Facile Preparation of 4-Substituted Quinazoline Derivatives
11:51

Facile Preparation of 4-Substituted Quinazoline Derivatives

Published on: February 15, 2016

2-Chloro-quinoxaline.

Seik Weng Ng1

  • 1Department of Chemistry, University of Malaya, 50603 Kuala Lumpur, Malaysia.

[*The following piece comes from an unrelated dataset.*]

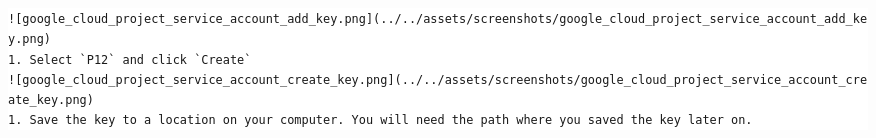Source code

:     ![google_cloud_project_service_account_add_key.png](../../assets/screenshots/google_cloud_project_service_account_add_key.png)
    1. Select `P12` and click `Create`
    ![google_cloud_project_service_account_create_key.png](../../assets/screenshots/google_cloud_project_service_account_create_key.png)
    1. Save the key to a location on your computer. You will need the path where you saved the key later on.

Acta Crystallographica. Section E, Structure Reports Online
|May 18, 2011
PubMed
Summary
This summary is machine-generated.

The crystal structure of C(8)H(5)ClN(2) reveals planar molecules forming a supramolecular chain through weak chlorine-chlorine interactions. These interactions are evidenced by short Cl⋯Cl distances between adjacent molecules.

More Related Videos

Green Synthesis of Quinoline-Based Ionic Liquid
05:59

Green Synthesis of Quinoline-Based Ionic Liquid

Published on: September 27, 2024

Optimized Griess Reaction for UV-Vis and Naked-eye Determination of Anti-malarial Primaquine
08:31

Optimized Griess Reaction for UV-Vis and Naked-eye Determination of Anti-malarial Primaquine

Published on: October 11, 2019

Related Experiment Videos

Last Updated: Jun 1, 2026

Facile Preparation of 4-Substituted Quinazoline Derivatives
11:51

Facile Preparation of 4-Substituted Quinazoline Derivatives

Published on: February 15, 2016

Green Synthesis of Quinoline-Based Ionic Liquid
05:59

Green Synthesis of Quinoline-Based Ionic Liquid

Published on: September 27, 2024

Optimized Griess Reaction for UV-Vis and Naked-eye Determination of Anti-malarial Primaquine
08:31

Optimized Griess Reaction for UV-Vis and Naked-eye Determination of Anti-malarial Primaquine

Published on: October 11, 2019

Area of Science:

  • Crystallography
  • Solid-state chemistry
  • Supramolecular chemistry

Background:

  • Understanding intermolecular forces is crucial for predicting material properties.
  • Chlorine-chlorine interactions, though weak, can influence crystal packing and material assembly.
  • Supramolecular chemistry explores the design and synthesis of functional systems held together by non-covalent interactions.

Purpose of the Study:

  • To elucidate the crystal structure of the title compound, C(8)H(5)ClN(2).
  • To investigate the nature and influence of intermolecular interactions, specifically chlorine-chlorine contacts, on the molecular arrangement.
  • To determine the formation of supramolecular architectures driven by these interactions.

Main Methods:

  • Single-crystal X-ray diffraction was employed to determine the three-dimensional crystal structure.
  • Analysis of intermolecular distances and coordination numbers to identify significant interactions.
  • Visualization of crystal packing and supramolecular assembly.

Main Results:

  • The title compound, C(8)H(5)ClN(2), crystallizes with planar molecular geometry.
  • Weak chlorine-chlorine interactions were identified, with distances of 3.808(1) Å and 3.881(1) Å.
  • These Cl⋯Cl interactions facilitate the formation of a one-dimensional supramolecular chain.

Conclusions:

  • The crystal structure of C(8)H(5)ClN(2) is characterized by planar molecules.
  • Weak Cl⋯Cl interactions play a significant role in directing crystal packing.
  • The observed interactions lead to the formation of a supramolecular chain, highlighting the importance of halogen bonding in crystal engineering.